The gaiter trap is awesome with a small piece of protected Velcro to tie in your dirty girl gaiters is very much appreciated and actually made my gaiters much more effective in keeping crap away from my foot. The tail rudder I’m not so sure about but it served no harmful purpose and perhaps I’ll find a use for it when I hit some slightly more serious hills. The lateral stone guard and the rock plate give nice solid protection and yet are thin enough to still let you feel the ground – ultimately these are a finely crafted shoe.

Value for money?

£100? Are they value for money? Yes I believe so. Altra have a product with enough differentiation to make them standalone in a very crowded marketplace. They aren’t an alternative to Hoka or Inov8, they are a uniquely crafted piece of footwear that deserve to be considered as such.

Problems?

For some fitting may well be a problem as they are very wide fitting shoes but this is going to be a personal preference thing, this though leads me to the main problem with Altra and that is getting hold of them to try. It took me nearly 3 months to find a pair I could try on without visiting an online store and then it was the actual Altra representatives at the London Marathon.
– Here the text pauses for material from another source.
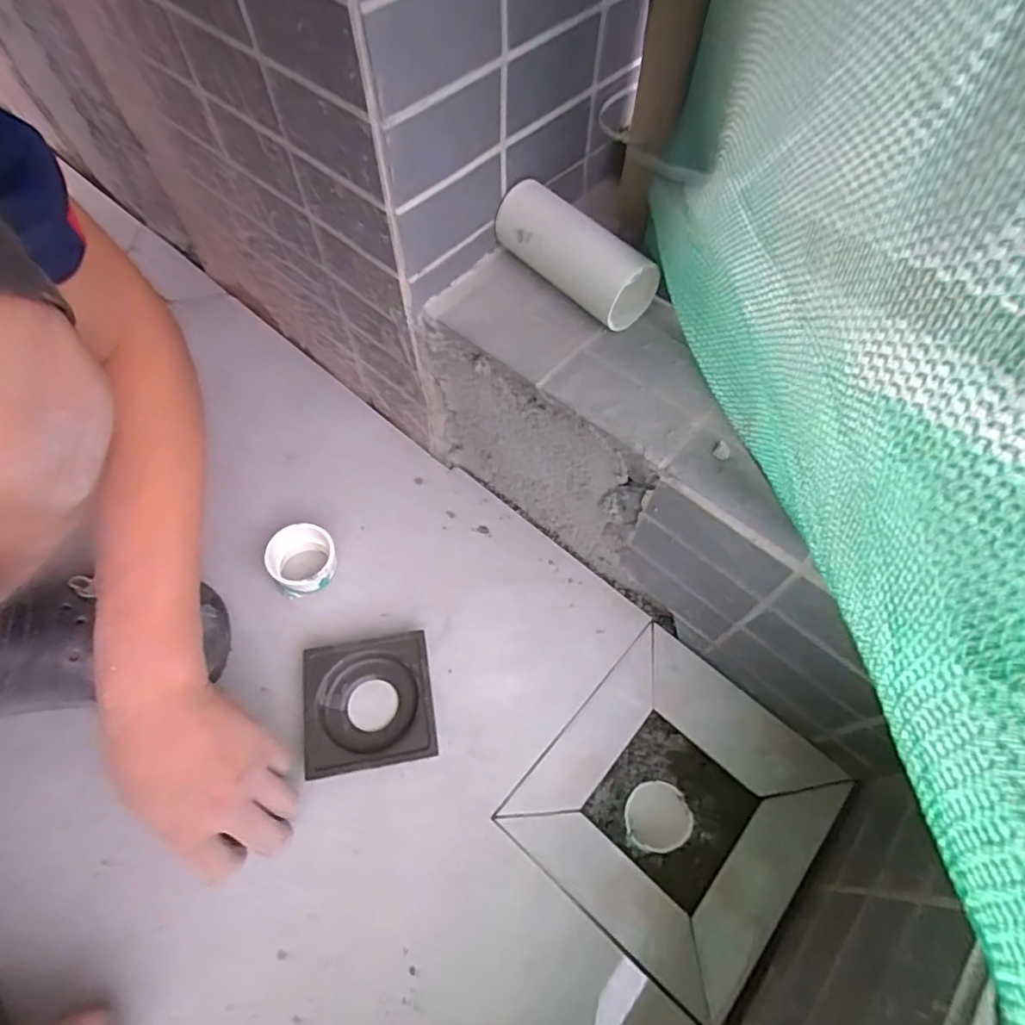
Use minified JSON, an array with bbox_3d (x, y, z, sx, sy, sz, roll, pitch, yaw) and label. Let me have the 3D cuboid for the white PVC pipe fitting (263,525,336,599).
[{"bbox_3d":[-0.180,0.044,0.501,0.057,0.041,0.054,0,62,-1],"label":"white PVC pipe fitting"}]

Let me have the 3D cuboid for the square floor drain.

Come on Altra improve your supplier/retailer network.

Conclusions

Really good shoe with the caveat that they aren’t for everyone and if you can ‘try before you buy’. I’m an Altra convert and they have won a little place in my heart and will replace Hoka in my shoe rotation, and actually these bad boys might even make the grade for the CCC in August and replace the Inov8s I had earmarks for that race.

Good work Altra, looking forward to trying your other shoes.